MATERIAL FOR THIS EXERCISE:

━━━━━━

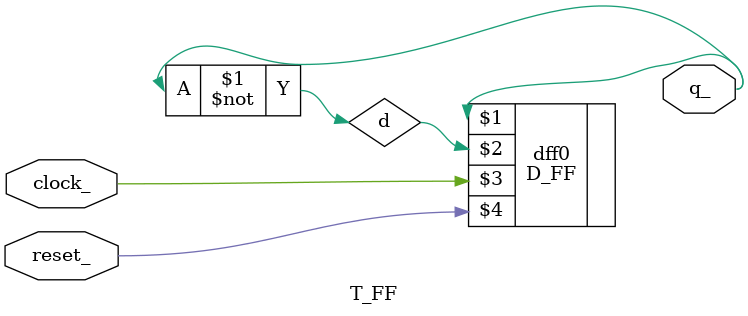
<source format=v>
/* module for T-Flip Flop */


module T_FF(q_, clock_, reset_);


output q_;
input clock_, reset_;
wire d;

D_FF dff0(q_, d, clock_, reset_);
	not n1(d, q_); //not primitive

endmodule

</source>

━━━━━━

THE PROBLEM: All lines from the one with "D_FF dff0(q_, d, clock_, reset_);" through the end of the records need to be copied exactly, and no other lines.

ANSWER TO THIS PROBLEM:
D_FF dff0(q_, d, clock_, reset_);
	not n1(d, q_); //not primitive

endmodule

</source>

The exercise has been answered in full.